At first there didn’t seem to be a problem. I remember thinking my dad looked funny sitting on a horse. It was not a common sight. They went up the slow rise toward the center of the field and apparently they entered the area of Lightning’s Bermuda patch. And he wanted to graze. And my dad was just as determined that he wouldn’t.

As my mother and I stood at the barn watching, the strong will of the man and beast came to a head. One minute I heard my dad screaming ‘no!’. The next, they had taken off in a dead run across the pasture. As they made the circle and headed back toward the barn Lightning apparently decided this human hadn’t learned his lesson and began to buck. We’re not just talking a couple of crow hops, we’re talking a full, suspended-in-mid-air, rolling, bone-jarring buck at a dead run. Dad’s legs flew out to the side, his hat went sailing and daylight could be seen between the saddle and my father’s behind. It was our own personal rodeo.

My father was yelling “whoa!”. Lightening was screaming a few choice horsey words. Somehow – remarkably – my father held on. They got to the barn.

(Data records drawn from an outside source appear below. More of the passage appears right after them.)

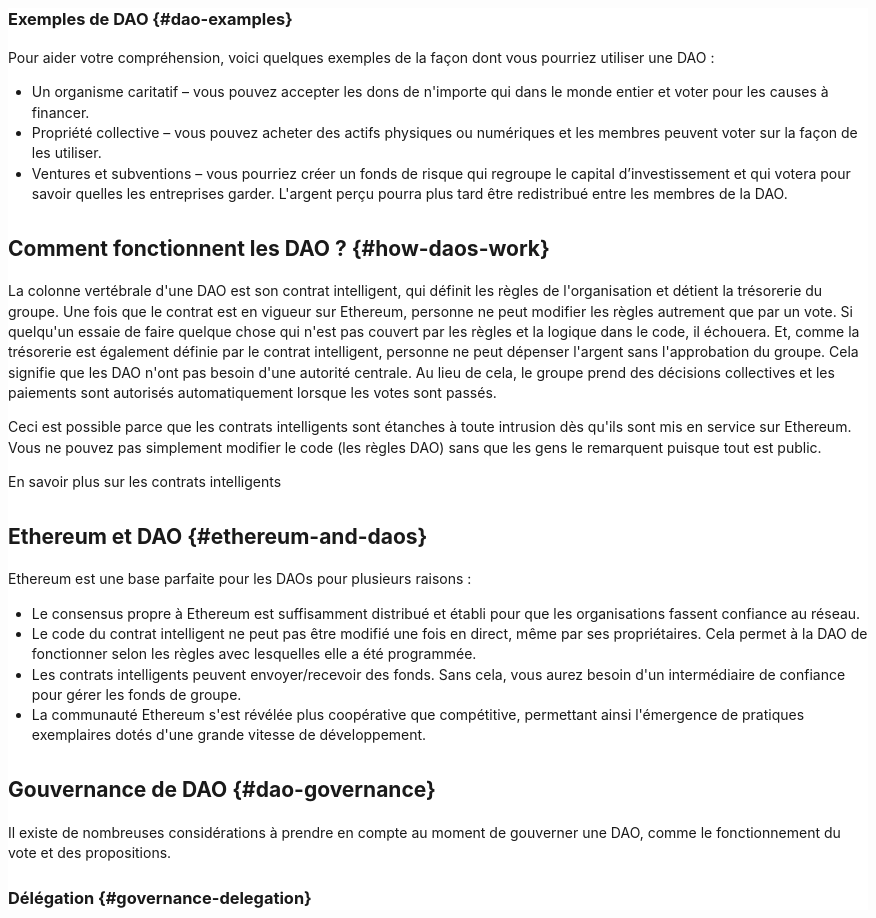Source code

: ### Exemples de DAO \{#dao-examples}

Pour aider votre compréhension, voici quelques exemples de la façon dont vous pourriez utiliser une DAO :

- Un organisme caritatif – vous pouvez accepter les dons de n'importe qui dans le monde entier et voter pour les causes à financer.
- Propriété collective – vous pouvez acheter des actifs physiques ou numériques et les membres peuvent voter sur la façon de les utiliser.
- Ventures et subventions – vous pourriez créer un fonds de risque qui regroupe le capital d’investissement et qui votera pour savoir quelles les entreprises garder. L'argent perçu pourra plus tard être redistribué entre les membres de la DAO.

## Comment fonctionnent les DAO ? \{#how-daos-work}

La colonne vertébrale d'une DAO est son contrat intelligent, qui définit les règles de l'organisation et détient la trésorerie du groupe. Une fois que le contrat est en vigueur sur Ethereum, personne ne peut modifier les règles autrement que par un vote. Si quelqu'un essaie de faire quelque chose qui n'est pas couvert par les règles et la logique dans le code, il échouera. Et, comme la trésorerie est également définie par le contrat intelligent, personne ne peut dépenser l'argent sans l'approbation du groupe. Cela signifie que les DAO n'ont pas besoin d'une autorité centrale. Au lieu de cela, le groupe prend des décisions collectives et les paiements sont autorisés automatiquement lorsque les votes sont passés.

Ceci est possible parce que les contrats intelligents sont étanches à toute intrusion dès qu'ils sont mis en service sur Ethereum. Vous ne pouvez pas simplement modifier le code (les règles DAO) sans que les gens le remarquent puisque tout est public.

<DocLink to="/smart-contracts/">
  En savoir plus sur les contrats intelligents
</DocLink>

## Ethereum et DAO \{#ethereum-and-daos}

Ethereum est une base parfaite pour les DAOs pour plusieurs raisons :

- Le consensus propre à Ethereum est suffisamment distribué et établi pour que les organisations fassent confiance au réseau.
- Le code du contrat intelligent ne peut pas être modifié une fois en direct, même par ses propriétaires. Cela permet à la DAO de fonctionner selon les règles avec lesquelles elle a été programmée.
- Les contrats intelligents peuvent envoyer/recevoir des fonds. Sans cela, vous aurez besoin d'un intermédiaire de confiance pour gérer les fonds de groupe.
- La communauté Ethereum s'est révélée plus coopérative que compétitive, permettant ainsi l'émergence de pratiques exemplaires dotés d'une grande vitesse de développement.

## Gouvernance de DAO \{#dao-governance}

Il existe de nombreuses considérations à prendre en compte au moment de gouverner une DAO, comme le fonctionnement du vote et des propositions.

### Délégation \{#governance-delegation}
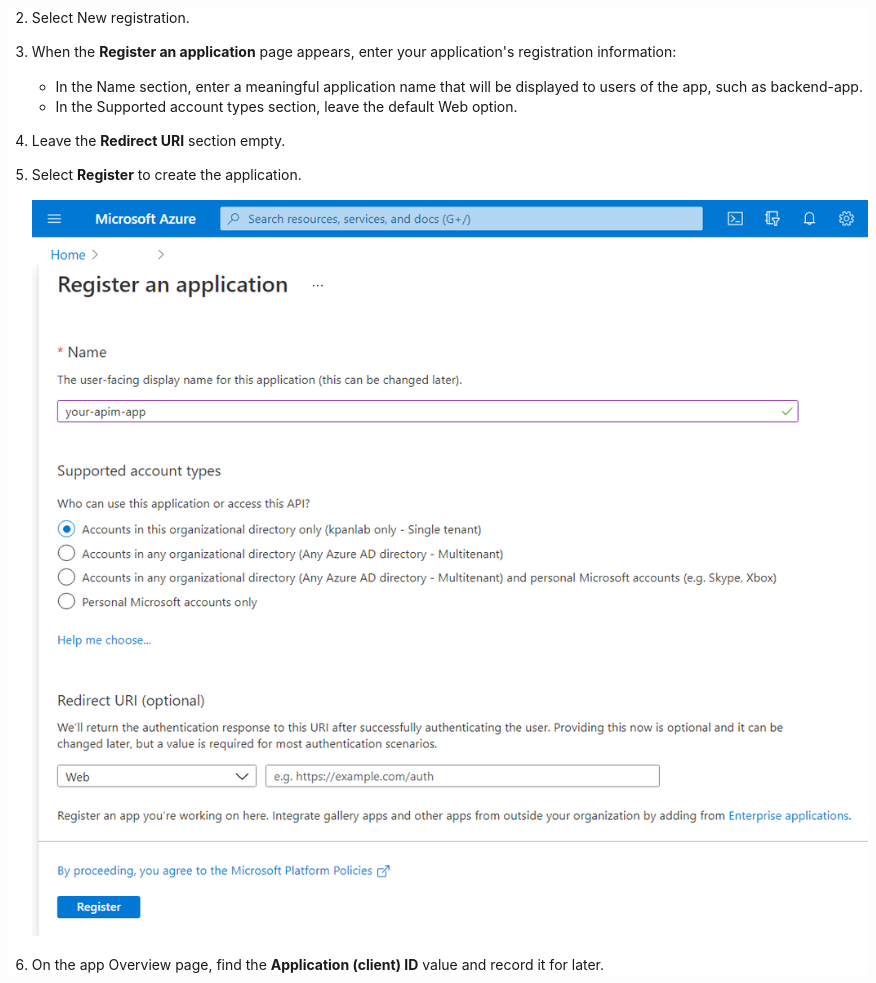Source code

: 2. Select New registration.

3. When the **Register an application** page appears, enter your application's registration information:

   - In the Name section, enter a meaningful application name that will be displayed to users of the app, such as backend-app.
   - In the Supported account types section, leave the default Web option.

4. Leave the **Redirect URI** section empty.

5. Select **Register** to create the application.

   ![New Application registration](images/application-registration.png)

6. On the app Overview page, find the **Application (client) ID** value and record it for later.
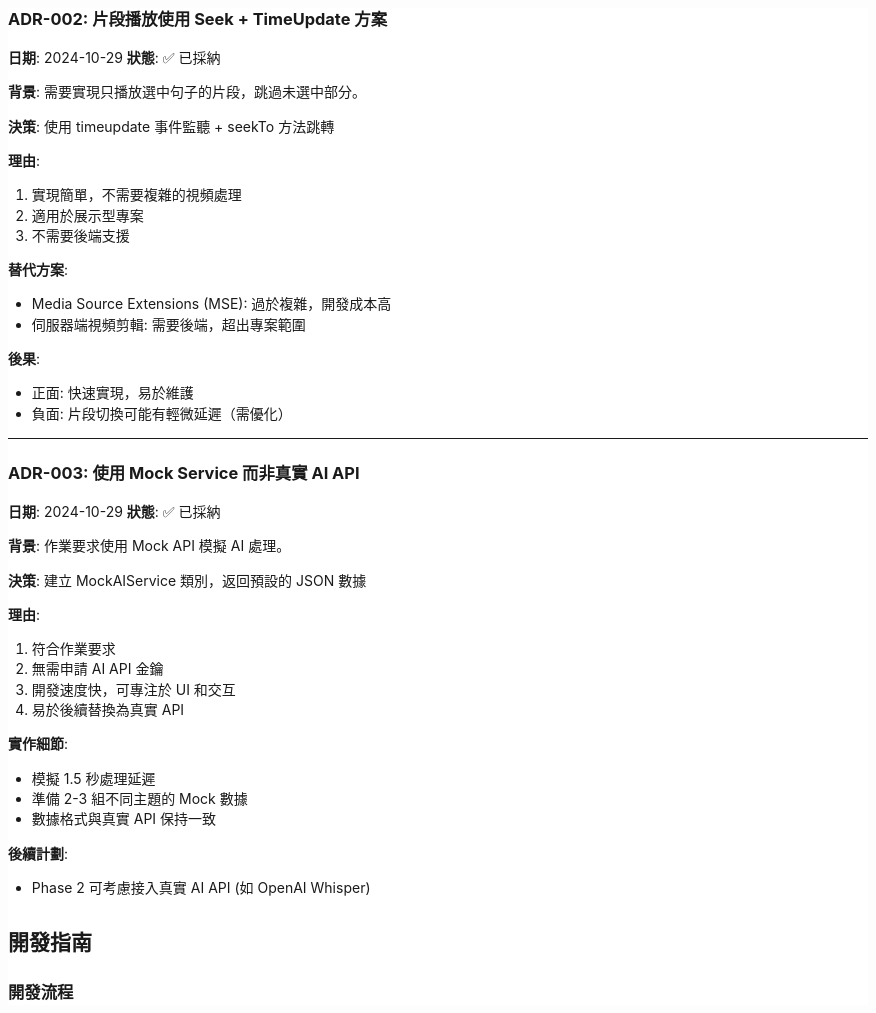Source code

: 
### ADR-002: 片段播放使用 Seek + TimeUpdate 方案

**日期**: 2024-10-29
**狀態**: ✅ 已採納

**背景**:
需要實現只播放選中句子的片段，跳過未選中部分。

**決策**:
使用 timeupdate 事件監聽 + seekTo 方法跳轉

**理由**:
1. 實現簡單，不需要複雜的視頻處理
2. 適用於展示型專案
3. 不需要後端支援

**替代方案**:
- Media Source Extensions (MSE): 過於複雜，開發成本高
- 伺服器端視頻剪輯: 需要後端，超出專案範圍

**後果**:
- 正面: 快速實現，易於維護
- 負面: 片段切換可能有輕微延遲（需優化）

---

### ADR-003: 使用 Mock Service 而非真實 AI API

**日期**: 2024-10-29
**狀態**: ✅ 已採納

**背景**:
作業要求使用 Mock API 模擬 AI 處理。

**決策**:
建立 MockAIService 類別，返回預設的 JSON 數據

**理由**:
1. 符合作業要求
2. 無需申請 AI API 金鑰
3. 開發速度快，可專注於 UI 和交互
4. 易於後續替換為真實 API

**實作細節**:
- 模擬 1.5 秒處理延遲
- 準備 2-3 組不同主題的 Mock 數據
- 數據格式與真實 API 保持一致

**後續計劃**:
- Phase 2 可考慮接入真實 AI API (如 OpenAI Whisper)


## 開發指南

### 開發流程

Lightening stopped.  Dad dismounted in that he got one foot on the ground and fell the rest of the way. Gotta love gravity. He got up, handed me the reins and kinda limped toward the house.

Now, I should have had the sense to keep my mouth shut. But nooooo. I had to ask the question: did you teach Lightening a lesson? My father, God rest him, never said a word, just kept limping along and muttering.

A few weeks later I came home from school and a new horse was in the back yard. Lightening had found a new home. I knew it was coming. I could tell by the way my father walked for three days after the incident.

I will always remember my first horse. I’m sure Dad did too.